Try it: Nothing in the records may be changed; retype them in full.

Records shown:
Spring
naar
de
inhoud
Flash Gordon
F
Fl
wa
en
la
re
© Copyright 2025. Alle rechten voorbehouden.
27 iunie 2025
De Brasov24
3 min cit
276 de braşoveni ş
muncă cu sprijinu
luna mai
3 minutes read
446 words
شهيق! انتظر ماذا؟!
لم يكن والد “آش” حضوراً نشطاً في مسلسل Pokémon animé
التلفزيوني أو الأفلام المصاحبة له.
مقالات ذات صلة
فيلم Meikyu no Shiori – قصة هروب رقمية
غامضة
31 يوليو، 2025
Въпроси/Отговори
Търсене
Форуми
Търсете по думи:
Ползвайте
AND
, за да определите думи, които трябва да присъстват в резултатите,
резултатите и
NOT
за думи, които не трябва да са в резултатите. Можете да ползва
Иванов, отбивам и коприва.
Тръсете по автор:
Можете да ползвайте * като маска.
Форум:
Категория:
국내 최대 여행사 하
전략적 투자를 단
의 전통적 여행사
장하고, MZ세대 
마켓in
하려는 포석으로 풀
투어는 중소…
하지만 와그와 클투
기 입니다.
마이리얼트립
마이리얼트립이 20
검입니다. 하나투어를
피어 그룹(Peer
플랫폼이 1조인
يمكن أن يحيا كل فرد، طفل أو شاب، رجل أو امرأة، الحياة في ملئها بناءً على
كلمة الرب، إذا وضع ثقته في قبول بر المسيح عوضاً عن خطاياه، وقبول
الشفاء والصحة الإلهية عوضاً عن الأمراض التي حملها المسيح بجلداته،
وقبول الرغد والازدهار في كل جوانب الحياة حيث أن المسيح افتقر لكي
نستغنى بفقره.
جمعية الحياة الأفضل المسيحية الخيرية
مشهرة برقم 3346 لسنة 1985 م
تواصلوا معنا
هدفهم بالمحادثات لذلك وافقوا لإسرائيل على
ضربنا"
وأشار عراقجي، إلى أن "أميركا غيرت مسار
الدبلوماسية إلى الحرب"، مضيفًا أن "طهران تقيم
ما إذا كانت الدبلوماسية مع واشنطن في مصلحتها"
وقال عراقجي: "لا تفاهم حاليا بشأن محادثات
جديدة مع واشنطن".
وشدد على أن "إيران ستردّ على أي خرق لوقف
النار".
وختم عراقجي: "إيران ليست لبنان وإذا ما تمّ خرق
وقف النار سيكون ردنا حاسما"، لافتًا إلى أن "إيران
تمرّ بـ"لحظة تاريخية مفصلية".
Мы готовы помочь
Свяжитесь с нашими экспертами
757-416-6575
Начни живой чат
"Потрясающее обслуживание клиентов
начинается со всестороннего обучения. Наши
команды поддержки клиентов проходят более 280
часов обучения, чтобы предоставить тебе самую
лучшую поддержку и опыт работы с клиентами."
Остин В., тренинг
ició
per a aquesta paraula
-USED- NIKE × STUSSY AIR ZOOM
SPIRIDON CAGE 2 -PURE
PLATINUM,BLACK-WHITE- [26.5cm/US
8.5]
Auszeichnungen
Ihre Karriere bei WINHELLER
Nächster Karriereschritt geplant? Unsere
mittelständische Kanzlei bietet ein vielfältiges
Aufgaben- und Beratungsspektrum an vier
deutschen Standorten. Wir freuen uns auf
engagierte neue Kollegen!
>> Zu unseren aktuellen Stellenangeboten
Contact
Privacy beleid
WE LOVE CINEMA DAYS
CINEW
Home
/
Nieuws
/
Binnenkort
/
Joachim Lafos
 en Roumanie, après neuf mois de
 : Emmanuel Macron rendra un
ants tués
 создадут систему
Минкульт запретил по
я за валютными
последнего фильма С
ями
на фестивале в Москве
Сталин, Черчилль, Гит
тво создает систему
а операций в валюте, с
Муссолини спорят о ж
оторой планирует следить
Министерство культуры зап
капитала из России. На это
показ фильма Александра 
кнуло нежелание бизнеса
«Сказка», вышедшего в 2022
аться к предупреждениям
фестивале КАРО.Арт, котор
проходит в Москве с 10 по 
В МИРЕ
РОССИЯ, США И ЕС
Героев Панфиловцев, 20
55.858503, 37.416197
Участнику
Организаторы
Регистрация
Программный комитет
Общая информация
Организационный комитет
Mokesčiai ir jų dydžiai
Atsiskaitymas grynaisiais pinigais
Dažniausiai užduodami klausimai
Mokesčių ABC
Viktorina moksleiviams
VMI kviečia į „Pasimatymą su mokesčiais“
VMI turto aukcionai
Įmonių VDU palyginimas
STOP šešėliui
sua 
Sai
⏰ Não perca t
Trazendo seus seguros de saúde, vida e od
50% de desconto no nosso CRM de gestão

Response to this task:
Spring
naar
de
inhoud
Flash Gordon
F
Fl
wa
en
la
re
© Copyright 2025. Alle rechten voorbehouden.
27 iunie 2025
De Brasov24
3 min cit
276 de braşoveni ş
muncă cu sprijinu
luna mai
3 minutes read
446 words
شهيق! انتظر ماذا؟!
لم يكن والد “آش” حضوراً نشطاً في مسلسل Pokémon animé
التلفزيوني أو الأفلام المصاحبة له.
مقالات ذات صلة
فيلم Meikyu no Shiori – قصة هروب رقمية
غامضة
31 يوليو، 2025
Въпроси/Отговори
Търсене
Форуми
Търсете по думи:
Ползвайте
AND
, за да определите думи, които трябва да присъстват в резултатите,
резултатите и
NOT
за думи, които не трябва да са в резултатите. Можете да ползва
Иванов, отбивам и коприва.
Тръсете по автор:
Можете да ползвайте * като маска.
Форум:
Категория:
국내 최대 여행사 하
전략적 투자를 단
의 전통적 여행사
장하고, MZ세대 
마켓in
하려는 포석으로 풀
투어는 중소…
하지만 와그와 클투
기 입니다.
마이리얼트립
마이리얼트립이 20
검입니다. 하나투어를
피어 그룹(Peer
플랫폼이 1조인
يمكن أن يحيا كل فرد، طفل أو شاب، رجل أو امرأة، الحياة في ملئها بناءً على
كلمة الرب، إذا وضع ثقته في قبول بر المسيح عوضاً عن خطاياه، وقبول
الشفاء والصحة الإلهية عوضاً عن الأمراض التي حملها المسيح بجلداته،
وقبول الرغد والازدهار في كل جوانب الحياة حيث أن المسيح افتقر لكي
نستغنى بفقره.
جمعية الحياة الأفضل المسيحية الخيرية
مشهرة برقم 3346 لسنة 1985 م
تواصلوا معنا
هدفهم بالمحادثات لذلك وافقوا لإسرائيل على
ضربنا"
وأشار عراقجي، إلى أن "أميركا غيرت مسار
الدبلوماسية إلى الحرب"، مضيفًا أن "طهران تقيم
ما إذا كانت الدبلوماسية مع واشنطن في مصلحتها"
وقال عراقجي: "لا تفاهم حاليا بشأن محادثات
جديدة مع واشنطن".
وشدد على أن "إيران ستردّ على أي خرق لوقف
النار".
وختم عراقجي: "إيران ليست لبنان وإذا ما تمّ خرق
وقف النار سيكون ردنا حاسما"، لافتًا إلى أن "إيران
تمرّ بـ"لحظة تاريخية مفصلية".
Мы готовы помочь
Свяжитесь с нашими экспертами
757-416-6575
Начни живой чат
"Потрясающее обслуживание клиентов
начинается со всестороннего обучения. Наши
команды поддержки клиентов проходят более 280
часов обучения, чтобы предоставить тебе самую
лучшую поддержку и опыт работы с клиентами."
Остин В., тренинг
ició
per a aquesta paraula
-USED- NIKE × STUSSY AIR ZOOM
SPIRIDON CAGE 2 -PURE
PLATINUM,BLACK-WHITE- [26.5cm/US
8.5]
Auszeichnungen
Ihre Karriere bei WINHELLER
Nächster Karriereschritt geplant? Unsere
mittelständische Kanzlei bietet ein vielfältiges
Aufgaben- und Beratungsspektrum an vier
deutschen Standorten. Wir freuen uns auf
engagierte neue Kollegen!
>> Zu unseren aktuellen Stellenangeboten
Contact
Privacy beleid
WE LOVE CINEMA DAYS
CINEW
Home
/
Nieuws
/
Binnenkort
/
Joachim Lafos
 en Roumanie, après neuf mois de
 : Emmanuel Macron rendra un
ants tués
 создадут систему
Минкульт запретил по
я за валютными
последнего фильма С
ями
на фестивале в Москве
Сталин, Черчилль, Гит
тво создает систему
а операций в валюте, с
Муссолини спорят о ж
оторой планирует следить
Министерство культуры зап
капитала из России. На это
показ фильма Александра 
кнуло нежелание бизнеса
«Сказка», вышедшего в 2022
аться к предупреждениям
фестивале КАРО.Арт, котор
проходит в Москве с 10 по 
В МИРЕ
РОССИЯ, США И ЕС
Героев Панфиловцев, 20
55.858503, 37.416197
Участнику
Организаторы
Регистрация
Программный комитет
Общая информация
Организационный комитет
Mokesčiai ir jų dydžiai
Atsiskaitymas grynaisiais pinigais
Dažniausiai užduodami klausimai
Mokesčių ABC
Viktorina moksleiviams
VMI kviečia į „Pasimatymą su mokesčiais“
VMI turto aukcionai
Įmonių VDU palyginimas
STOP šešėliui
sua 
Sai
⏰ Não perca t
Trazendo seus seguros de saúde, vida e od
50% de desconto no nosso CRM de gestão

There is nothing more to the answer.